Cato, with all due respect, I think Berun is leading you down a rabbit hole.
Of course names are not necessarily reliable indicators of ethnicity. Natives are often renamed by conquerors, or they're adopted by the lower classes after a certain period of time. In the Middle Ages do you know how many people in Italy were named Matilde and Otto and Erminia and on and on? Would anyone seriously suggest they were all or even partly Gothic, or Langobard, or Frank in actuality? Was the German war leader Arminius Roman because he bore a Roman name? How about all those Balkanite boys who wound up in the Ottoman forces, like Barbarossa? Anyone think this half Albanian, half Greek with a formal Turkish name was Italian?
People who emphasize "names" as proof of substantial admixture usually have some ax to grind, and from what I have seen it's usually for the purpose of t-rolling Italians about all their "Levantine" ancestry, as if that's something of which to be ashamed. Of course, not accusing Berun of that at all. It was merely an observation. To digress, I do find it ironic that t-rolls of the first order like Sikeliot (and all his socks) at anthrogenica express shock that some Europeans (not I clearly) might have a problem with having Levantine ancestry when as Portuguese Princess he spent years vehemently arguing that his mother's people, Spaniards, had none of that tainted ancestry while his detested Sicilian father's people were riddled with it.

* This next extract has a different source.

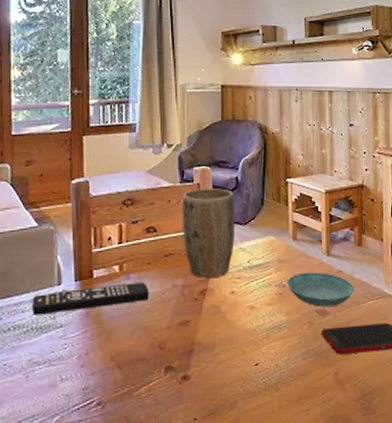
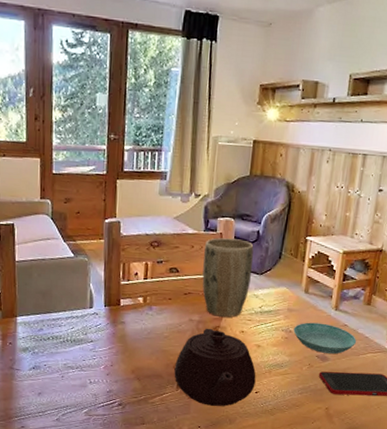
remote control: present [32,282,149,316] -> none [68,313,168,331]
teapot: none [160,292,254,390] -> present [174,328,256,406]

Ah well, sorry, back to the point at hand.
We have luckily passed beyond the point where we look for answers to names and the contradictory transcribed legends put down by ancient writers. We now have genetics, and the genetics seem to be telling us certain things although it will be a while before we have clarity.
It seems that some time from the late Neolithic to Early Bronze Age, another, slightly different migration came from Anatolia/the Aegean and spread west. I say late Neolithic/Chalcolithic partly from the archaeology, of Sardinia for example, and partly from the Admixture runs based on modern populations so beloved by people. Otzi lived in the Chalcolithic, and yet according to those measures he was about 22% "Caucasus" like. Now, that doesn't mean CHG like, but it does mean a farmer mix with high Iran Neo. Of course, he also had the "dreaded" Southwest Asian, as did the Gok farmers for that matter.
In the Iron Age you have the movement of the Greeks and the Phoenicians west. We know that the Greeks created actual colonies and I don't doubt their genetic impact.
The Phoenicians are a bit different, and their impact, depending on the place, might be much smaller. From the Ibiza paper we see that it was a male migration. That makes sense, because as I've said before, the Phoenicians were more like the East India company than like the Greek colonization.
"[FONT="]The Phoenicians were not an agricultural people, because most of the land was not arable; therefore, they focused on commerce and trading instead. They did, however, raise sheep and sold them and their wool."
[/FONT]The farms they set up were probably like the farms the Dutch East India company established at Cape Town: meant to supply their own people, the passing ships of their fleet, and for sale. Their mating patterns appear to have been the same as well.
So, was there a genetic "presence" on Ibiza of the Phoenicians? Yes, from that genome, incomplete as it is, it seems there was. It seems to be male mediated, with all "native" female input. Also, for our reading comprehension challenged "friends" at anthrogenica, it is essentially no longer present in the people of Ibiza. Everything depends on the size of the "other" lineages present before, during or after the time of an ancient sample, which I thought was obvious.
Now let's turn to Sardinia. What do all the newest papers tell us? They tell us that the Phoenicians were present in the southwest of the island for quite some time. What do we know from the genetics? We know that the percentage of Iran Neo on the island is exceedingly small, even in the southwest. I would again suggest our "friends" at anthrogenica read some PAPERS, like Chiang et al, which looks not only at the HGDP like people of the Gennargentu, but at the coastal cities. Unless, of course, they think these academics are also Nordicist Italians who have distorted the data?
As for the yDna, there's about 9% of the perhaps relevant "J" lineages, but the J2 at least could have come during the Bronze Age, not necessarily with the Phoenicians.
From Alessio Boatini:
J1-0
J1e-2.4
J2a-6.1
J2a2-1.2
Likewise, what looks like the Near Eastern and North African versions of E are present, for a total of about 7%.
E1b1b1b-1.2
E1b1b1c-6.1
So, why is there, according to Chiang's analysis of even southwestern coastal Sardinians, so little "Iran Neo" like ancestry, or Near Eastern heavy, North Africa heavy ancestry, which is what he's really measuring? I suppose for the same reason that 18% R1b results in so little steppe: not very numerous male mediated migration overwhelmed by "local" dna.
I don't see anything either very difficult or very ambiguous about this.